Kamis, 13 Desember 2012

Sebagai Kisah Nyata


Menjadi orang yang sukses adalah impian dari banyak orang. Sebagian orang berusaha untuk mengejar impiannya dan sebagian besar lainnya hanya diam dan berharap keajaiban datang padanya. Bagi saya sukses bisa karena kegigihan, usaha ataupun keberuntungan. Tetapi kesuksesan yang sesungguhnya adalah bertahan ketika timbul suatu permasalahan, terus mencoba ketika apa yang kita lakukan selalu gagal, dan memetik hasil yang telah kita usahakan.
Banyak orang yang berpegang bahwa sukses harus dibentengi dengan cita-cita dan impian. Tapi hal itu tidak berlaku bagi saya. Saya adalah insan yang dididik dalam sebuah keluarga yang keras, keluarga yang berantakan sejak balita. Kondisi perekonomian yang sulit membuat keluarga saya hancur, menjadikan alur permainan masa kecil yang berkelok-kelok, memudarkan kebahagian yang dahulu terpancar dari senyuman mungil seorang anak kecil, dan menjadikan saya bingung ketika banyak orang yang menanyakan apa cita-citamu. Tak ada satupun pertanyaan itu yang kujawab dengan hati, yang terucap hanya angan-angan yang mengada-ada.
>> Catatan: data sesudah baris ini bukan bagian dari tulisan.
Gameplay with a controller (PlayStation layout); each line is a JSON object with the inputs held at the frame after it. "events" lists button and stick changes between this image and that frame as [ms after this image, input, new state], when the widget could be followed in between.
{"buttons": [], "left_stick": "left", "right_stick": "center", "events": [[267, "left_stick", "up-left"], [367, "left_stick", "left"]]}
Hanya sedikit yang terekam dalam memori masa kecilku akan indahnya masa kanak-kanak. Munculnya sesosok ibu tiri semakin menggerogoti singkatnya masa indah itu. Hidup semakin terbelenggu, terkekang, dan membuatku semakin “kerdil”. Sama seperti sinetron atau tayangan di televisi, watak yang keras, kejam, perhitungan ada dalam dirinya. Setiap pagi harus berjemur, agar sehat ujarnya, membeli sayur-sayuran ke pasar tradisional yang jaraknya berkilo-kilo meter, porsi makan dibatasi, bahkan meminta makanan yang berasal dari hasil kerja bapakpun harus bayar. Mendapatkan uang darimana untuk anak kecil seperti saya yang belum mampu mencari usaha.  Uang pemberian saudara saat berkunjung kerumah pun menjadi salah satu pendapatan dari tokoh antagonis itu. Dalam keluarga ini hanya saudara perempuan sekandunglah yang menjadi teman, selebihnya adalah musuh. Kami berdua memiliki sebuah impian, jika mempunyai uang hasil jerih payah sendiri nanti akan dibelikan makanan yang enak, baju yang bagus, sepatu yang bagus, dan barang-barang lainnya tanpa harus dibagi dengan orang lain. Impian ini hanyalah sebuah bentuk ingin lepasnya kita dari belenggu kehidupan dua orang anak kecil yang tidak manis saat itu. Masa-masa ini hanya ada pada masa di bangku Sekolah Dasar. Masa-masa dimana seorang anak sangat membutuhkan belaian kasih sayang dari kedua orangtuanya dan membutuhkan asupan gizi yang cukup untuk mendukung perkembangan otaknya. Namun tak pernah terjadi dan tak akan pernah terjadi.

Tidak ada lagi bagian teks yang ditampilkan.